TLDR; A seekpoints frameOffset is not an absolute file offset in bytes, but a relative offset from the start of the first audio frame.
You have to add the size of the header to the frameOffset in order to get correct values to fetch from.
Unfortunately every FLAC header has a different size. If we parse the metadata from the header, we have to keep track of the size, and add another field to our meta information that contains the desired absolute byte offset.
Here is an example for parsing the metadata. Note: Please ignore the ReplayGain Vorbis comment parsing, in my case a necessity, but not related to the question.
function parseFlacMetadata(buffer) {
const dataView = new DataView(buffer);
let pointer = 4; // skip 'fLaC'
let streamInfo = {}, seekTable = [], replayGain = {};
let firstFrameOffset = null;
while (pointer < dataView.byteLength) {
const header = dataView.getUint8(pointer);
const isLast = (header & 0x80) !== 0;
const type = header & 0x7F;
const length = ((dataView.getUint8(pointer + 1) << 16) |
(dataView.getUint8(pointer + 2) << 8) |
dataView.getUint8(pointer + 3));
pointer += 4;
if (type === 0) { // STREAMINFO
const minBlockSize = dataView.getUint16(pointer);
const maxBlockSize = dataView.getUint16(pointer + 2);
const minFrameSize = (dataView.getUint8(pointer + 4) << 16) |
(dataView.getUint8(pointer + 5) << 8) |
dataView.getUint8(pointer + 6);
const maxFrameSize = (dataView.getUint8(pointer + 7) << 16) |
(dataView.getUint8(pointer + 8) << 8) |
dataView.getUint8(pointer + 9);
const sr_hi = dataView.getUint8(pointer + 10);
const sr_mid = dataView.getUint8(pointer + 11);
const sr_lo = dataView.getUint8(pointer + 12);
const bits1 = dataView.getUint8(pointer + 13);
const bits2 = dataView.getUint8(pointer + 14);
const bits3 = dataView.getUint8(pointer + 15);
const bits4 = dataView.getUint8(pointer + 16);
const bits5 = dataView.getUint8(pointer + 17);
const sampleRate = ((sr_hi << 12) | (sr_mid << 4) | (sr_lo >> 4));
const channels = ((sr_lo & 0x0E) >> 1) + 1;
const bitsPerSample = (((sr_lo & 0x01) << 4) | ((bits1 & 0xF0) >> 4)) + 1;
const totalSamples = (((BigInt(bits1 & 0x0F) << 32n) |
(BigInt(bits2) << 24n) |
(BigInt(bits3) << 16n) |
(BigInt(bits4) << 8n) |
BigInt(bits5)));
streamInfo = {
sampleRate,
totalSamples: Number(totalSamples),
channels,
bitsPerSample
};
}
if (type === 3) { // SEEKTABLE
const count = Math.floor(length / 18);
for (let i = 0; i < count; i++) {
const offset = pointer + i * 18;
if (offset + 18 > buffer.byteLength) break;
const sample = Number(dataView.getBigUint64(offset));
const frameOffset = Number(dataView.getBigUint64(offset + 8));
const frameSamples = dataView.getUint16(offset + 16);
if (sample !== 0xFFFFFFFFFFFFFFFF) {
seekTable.push({
sample,
frameOffset, // original relative offset
frameSamples,
fileOffset: null // fill in later
});
}
}
}
if (type === 4) { // VORBIS_COMMENT
const view = new DataView(buffer, pointer, length);
let offset = 0;
const vendorLength = view.getUint32(offset, true);
offset += 4 + vendorLength;
const commentsCount = view.getUint32(offset, true);
offset += 4;
for (let i = 0; i < commentsCount; i++) {
const len = view.getUint32(offset, true);
offset += 4;
const strBytes = new Uint8Array(buffer, pointer + offset, len);
const str = new TextDecoder().decode(strBytes);
offset += len;
const [key, val] = str.split('=');
if (key && val) {
replayGain[key.toUpperCase()] = val;
}
}
}
pointer += length;
if (isLast) {
firstFrameOffset = pointer; // <-- start of first audio frame
break;
}
}
// Post-process: add file offsets
if (firstFrameOffset !== null) {
for (const seekPoint of seekTable) {
seekPoint.fileOffset = firstFrameOffset + seekPoint.frameOffset;
}
}
return {
streamInfo,
seekTable,
replayGain,
fileSize: buffer.byteLength,
firstFrameOffset
};
}
The input of parseFlacMetadata must be a fetch of the first 128 KiB (enough for a SEEKTABLE of about 2530 seekpoints. If you have a cover image or other metadata in your FLAC metadata, you have to increase the prefetch Range: 'bytes=0-131071' to a larger value).

Provided data —
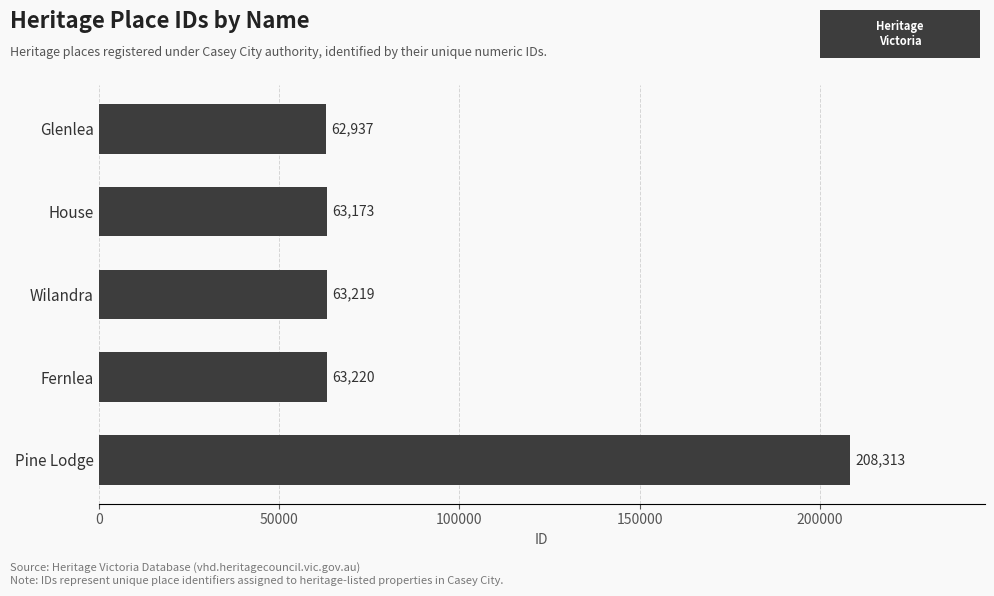

Reading top to bottom, list all the values displayed in this chart.

Glenlea=62937	House=63173	Wilandra=63219	Fernlea=63220	Pine Lodge=208313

Task set —
1: Check each statement against the FLAC seekpoint text. Answer yes or no, and quote the words from the text that decide it.
(a) A seekpoint's frameOffset is an absolute byte offset in the file.
(b) To get correct values to fetch from, the header size must be added to the frameOffset.
(c) Fetching the first 128 KiB is enough for a SEEKTABLE of about 2530 seekpoints.
2: Extend the FLAC seekpoint text with a short passage that picks up after its final sentence.

Responses per task —
1:
(a) No: "A seekpoints frameOffset is not an absolute file offset in bytes, but a relative offset from the start of the first audio frame."
(b) Yes: "You have to add the size of the header to the frameOffset in order to get correct values to fetch from."
(c) Yes: "enough for a SEEKTABLE of about 2530 seekpoints"

2:
const response = await fetch(url, {headers: {Range: 'bytes=0-131071'}});
const arrayBuffer = await response.arrayBuffer();
let meta = parseFlacMetadata(arrayBuffer);
console.log(meta);
Now you have to make use of the calculated absolute file offset in the stated rangeFor function of the question ...
const byteStart = seekTable[indexA].fileOffset; // instead of frameOffset
const nextOff = seekTable[indexB + 1]?.fileOffset ?? null; // instead of frameOffset
... the rest of the code in the question remains the same. And you’re good to go! :)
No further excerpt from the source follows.